Are microbes the source of a seabird's tangerine-like scent?

105th General Meeting of the American Society for Microbiology
June 5-9, 2005, Atlanta, Georgia
For more information on any presentation at the 105th General Meeting of the ASM contact Jim Sliwa, ASM Office of Communications at jsliwa@asmusa.org

 

 

EMBARGOED UNTIL: Tuesday, June 7, 1:00 p.m.

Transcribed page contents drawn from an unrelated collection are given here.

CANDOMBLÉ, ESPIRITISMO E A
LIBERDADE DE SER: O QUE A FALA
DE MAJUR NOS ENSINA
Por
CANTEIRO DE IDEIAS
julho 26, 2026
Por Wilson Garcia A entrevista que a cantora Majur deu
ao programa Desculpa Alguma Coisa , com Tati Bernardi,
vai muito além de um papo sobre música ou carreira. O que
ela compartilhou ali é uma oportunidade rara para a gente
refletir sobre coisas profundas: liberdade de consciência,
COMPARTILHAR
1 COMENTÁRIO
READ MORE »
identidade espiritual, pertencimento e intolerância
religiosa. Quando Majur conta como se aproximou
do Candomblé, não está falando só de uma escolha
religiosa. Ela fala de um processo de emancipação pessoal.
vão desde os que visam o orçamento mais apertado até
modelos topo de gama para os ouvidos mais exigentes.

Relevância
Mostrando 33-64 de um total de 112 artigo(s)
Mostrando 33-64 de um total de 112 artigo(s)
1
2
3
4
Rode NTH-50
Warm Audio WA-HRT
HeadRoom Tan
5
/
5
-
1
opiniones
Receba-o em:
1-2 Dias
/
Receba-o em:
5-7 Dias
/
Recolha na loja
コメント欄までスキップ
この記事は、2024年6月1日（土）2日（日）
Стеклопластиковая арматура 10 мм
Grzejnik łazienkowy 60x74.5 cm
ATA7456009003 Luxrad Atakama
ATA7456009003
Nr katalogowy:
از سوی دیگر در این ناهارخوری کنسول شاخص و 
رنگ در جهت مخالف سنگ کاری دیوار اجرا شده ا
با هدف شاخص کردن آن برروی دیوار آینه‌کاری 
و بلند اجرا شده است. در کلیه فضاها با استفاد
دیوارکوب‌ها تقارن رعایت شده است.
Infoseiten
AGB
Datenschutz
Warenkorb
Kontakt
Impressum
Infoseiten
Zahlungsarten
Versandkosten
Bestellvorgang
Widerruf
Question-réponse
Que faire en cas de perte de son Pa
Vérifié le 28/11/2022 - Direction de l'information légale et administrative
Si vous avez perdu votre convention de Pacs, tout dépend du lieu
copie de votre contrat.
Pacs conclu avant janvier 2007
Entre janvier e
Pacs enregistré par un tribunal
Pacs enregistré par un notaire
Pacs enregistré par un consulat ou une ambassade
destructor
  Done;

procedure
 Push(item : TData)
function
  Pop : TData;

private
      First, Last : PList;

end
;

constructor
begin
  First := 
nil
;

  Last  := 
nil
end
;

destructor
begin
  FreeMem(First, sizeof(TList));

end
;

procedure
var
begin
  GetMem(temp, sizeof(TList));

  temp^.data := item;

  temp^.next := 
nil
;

EDT
(Session 187, Paper N-123)
Amy Vollmer
Swarthmore College
Swarthmore, PA, United States
Phone: 610-328-8044
avollme1@swarthmore.edu

 

This study provides is the first to examine a possible link between bacteria and the production of a scent used by birds during mating displays.  The arctic seabird, the Crest Auklet, is known for a tangerine-like scent that it produces during breeding season.  Birds that produce and use social odors are a new area of study.  This project is one of the first to enumerate bacteria found associated with feathers from sea birds.  Other organisms, including humans, produce skin secretions and scents that are modified by commensal bacteria - ones that normally inhabit the body's surfaces.

 

Some species of bacteria found on the Crested Auklet may have the capacity to convert oils, such as those secreted from the bird's preen gland, to compounds resembling those that smell similar to (but are chemically distinct from) tangerines.  In contrast, bacteria found on the feathers of a closely related, unscented relative (the Least Auklet) do not have the same metabolic capacities.  Domestic chickens also lacked bacteria capable of producing such scent compounds.  The method used to identify bacteria involved isolating and identifying signature DNA on bird feathers.  Another contribution of the study is the modification and improvement of methods that optimize bacterial DNA extraction from feathers.  Extensions of this study in the future will include laboratory cultures that attempt to reconstruct the tangerine scent production from feathers, oil and the associated bacterial species.  In addition, studies comparing bacterial profiles from male and female Crested Auklet feather collected at different times of year are planned.  Since commensal bacteria have the capacity to chemically modify the components of perfumes and oils, they can be responsible for producing distinct smells on different individuals.  Studies that identify the source and social function of feather odors promise to reveal and entirely new mode of bird communication.